Segment Open

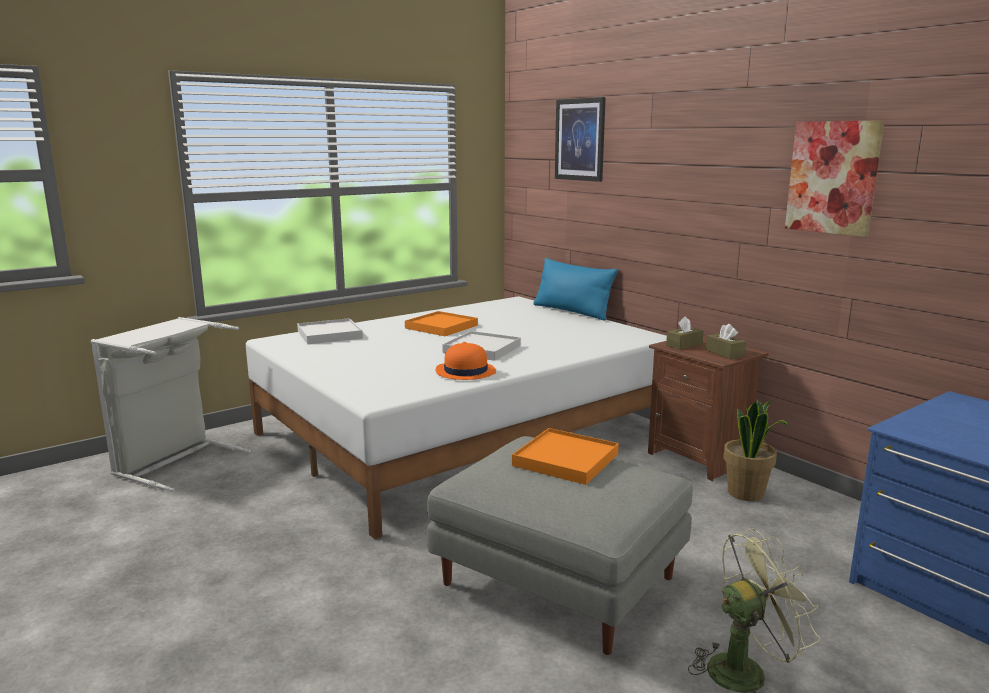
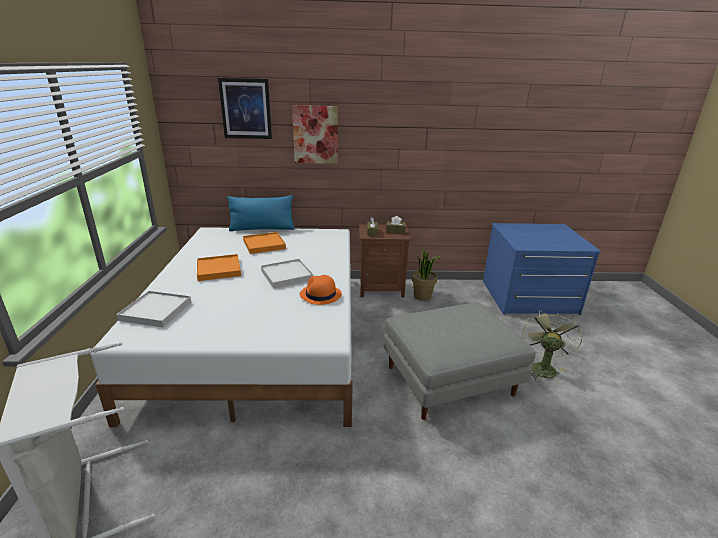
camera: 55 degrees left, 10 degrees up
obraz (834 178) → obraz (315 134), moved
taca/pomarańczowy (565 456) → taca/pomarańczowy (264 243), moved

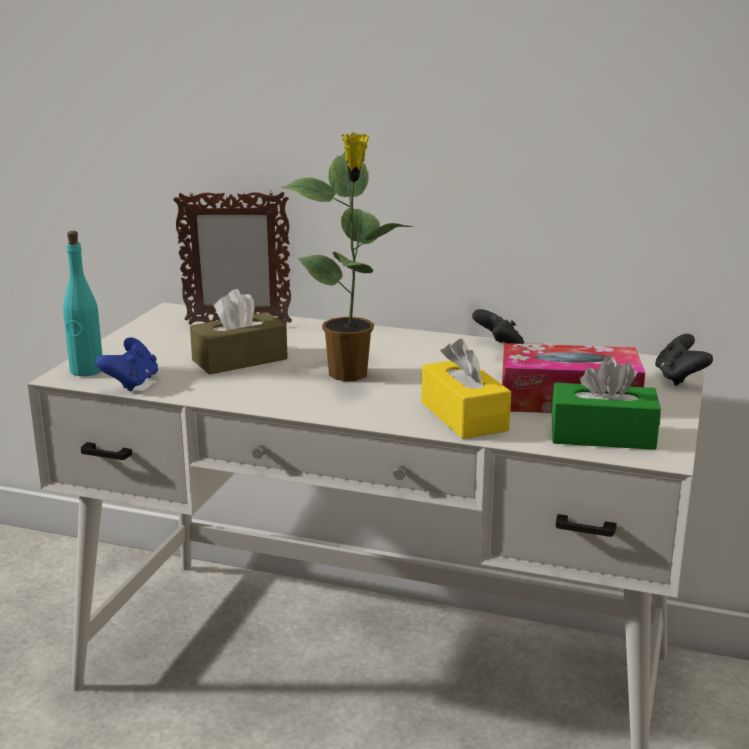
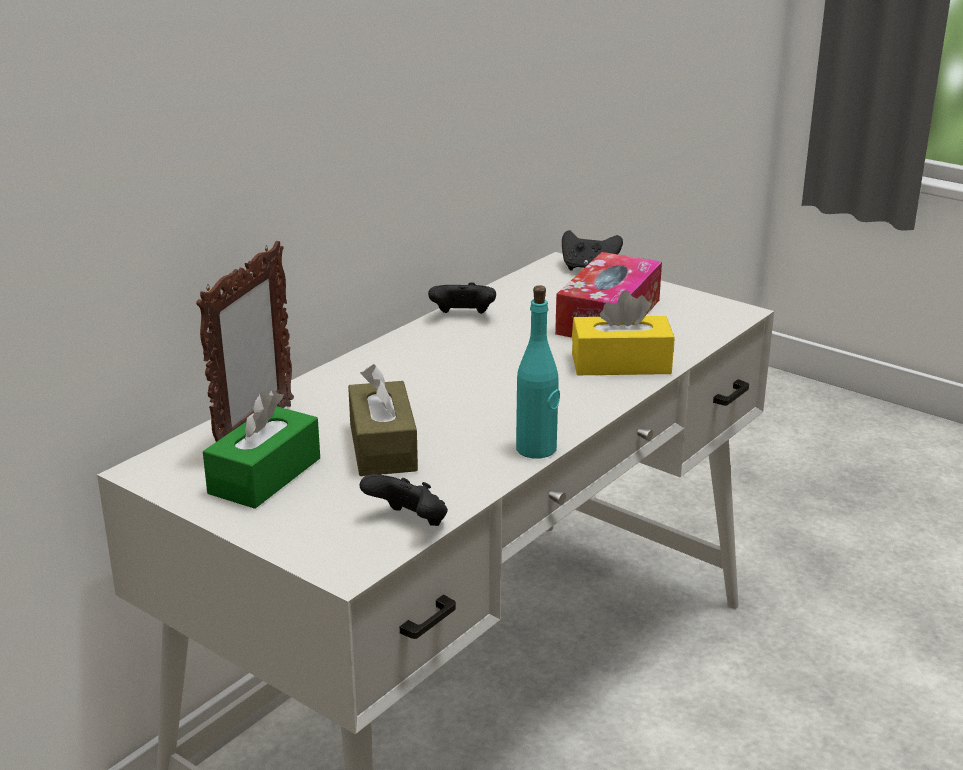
camera: 70 degrees left, 5 degrees up
roślina doniczkowa (347 256) → -
butelka/turkusowy (82 303) → butelka/turkusowy (538 372), moved
pad do gier/niebieski (126 364) → pad do gier/czarny (404 500)
pudełko chusteczek/zielony (606 403) → pudełko chusteczek/zielony (261 449), moved

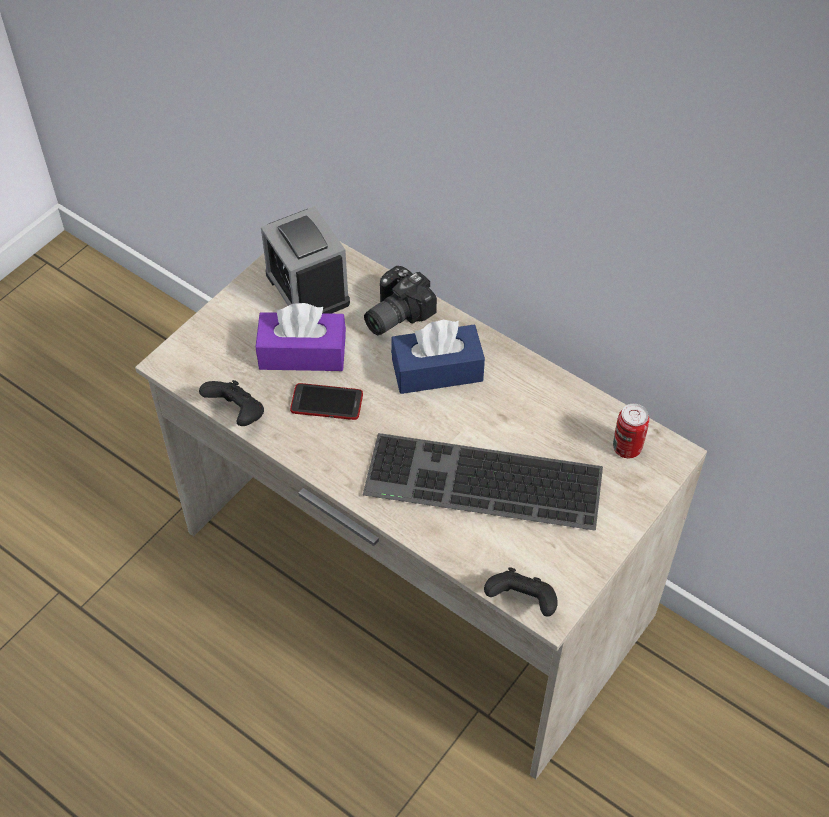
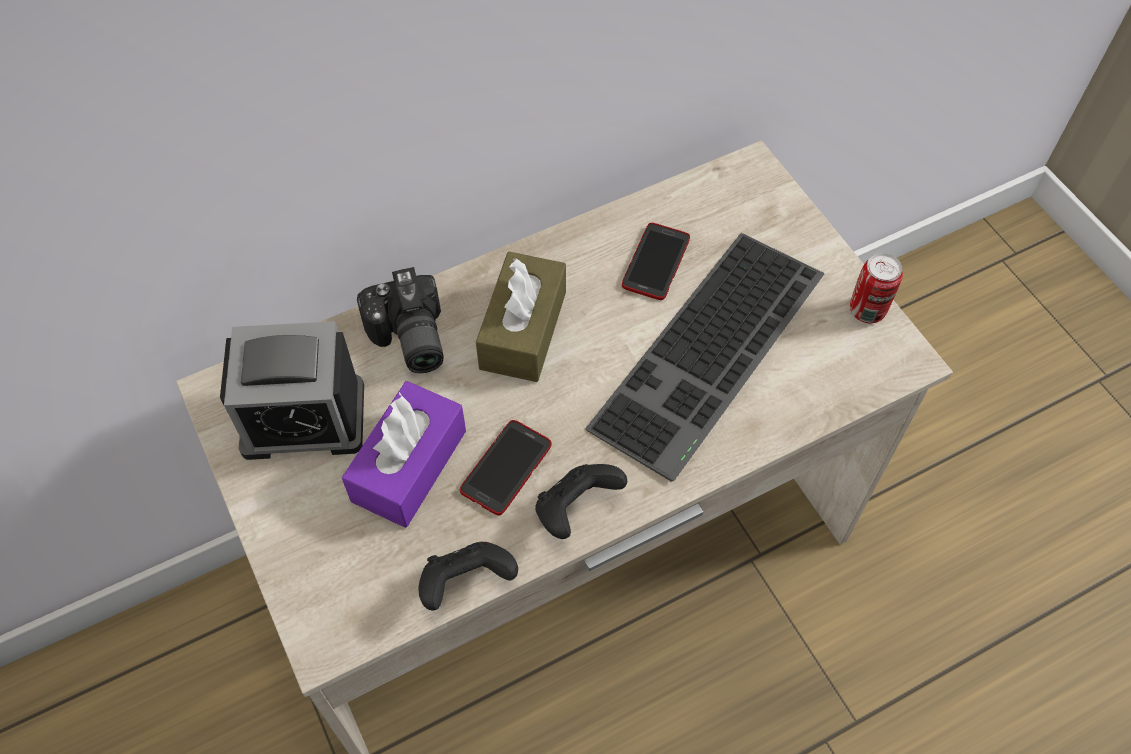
camera: 65 degrees left, 5 degrees up
pudełko chusteczek/niebieski (438 357) → pudełko chusteczek/brązowy (521 317)
puszka (631 431) → puszka (876 288), moved
pad do gier/czarny (521 591) → pad do gier/czarny (581 501), moved
- → telefon (656 261)

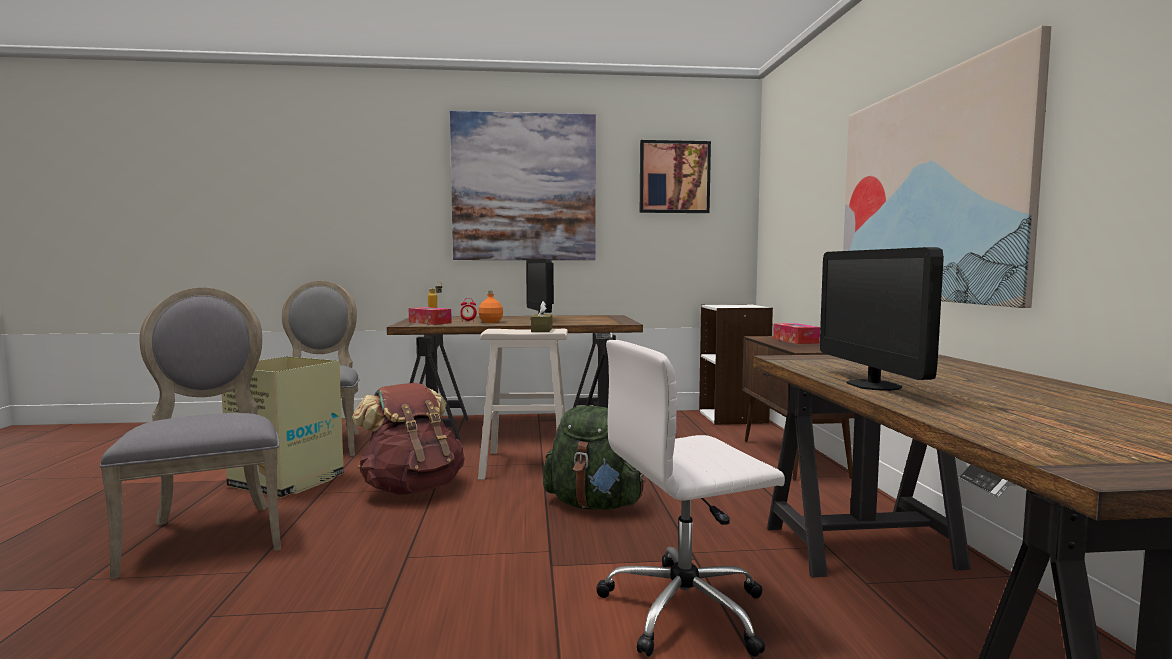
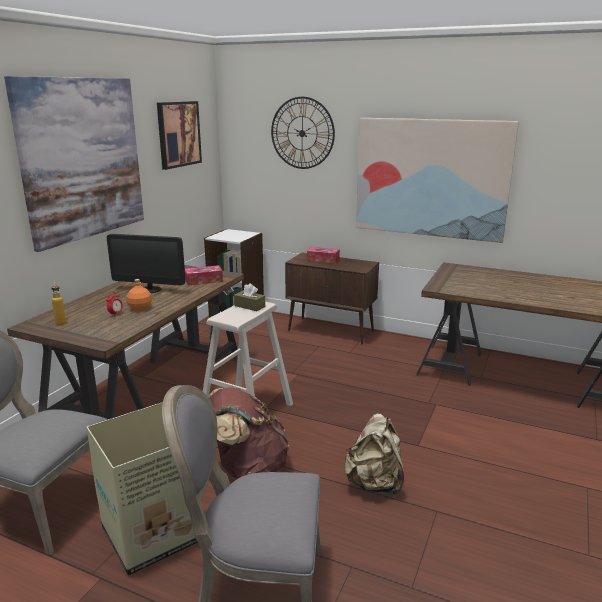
camera: 60 degrees left, 15 degrees up
monitor (882 319) → -
pudełko chusteczek (430 316) → pudełko chusteczek (204 275), moved
krzesło biurowe/biały (690 498) → -
plecak/zielony (594 458) → -
- → zegar ścienny (303 133)
- → plecak/beżowy (374 455)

Segment Closed

> **What you are asked to do**:
Only lines with the word "chusteczek" count here; copy every one from the records.

> **Task answer**:
pudełko chusteczek/zielony (606 403) → pudełko chusteczek/zielony (261 449), moved
pudełko chusteczek/niebieski (438 357) → pudełko chusteczek/brązowy (521 317)
pudełko chusteczek (430 316) → pudełko chusteczek (204 275), moved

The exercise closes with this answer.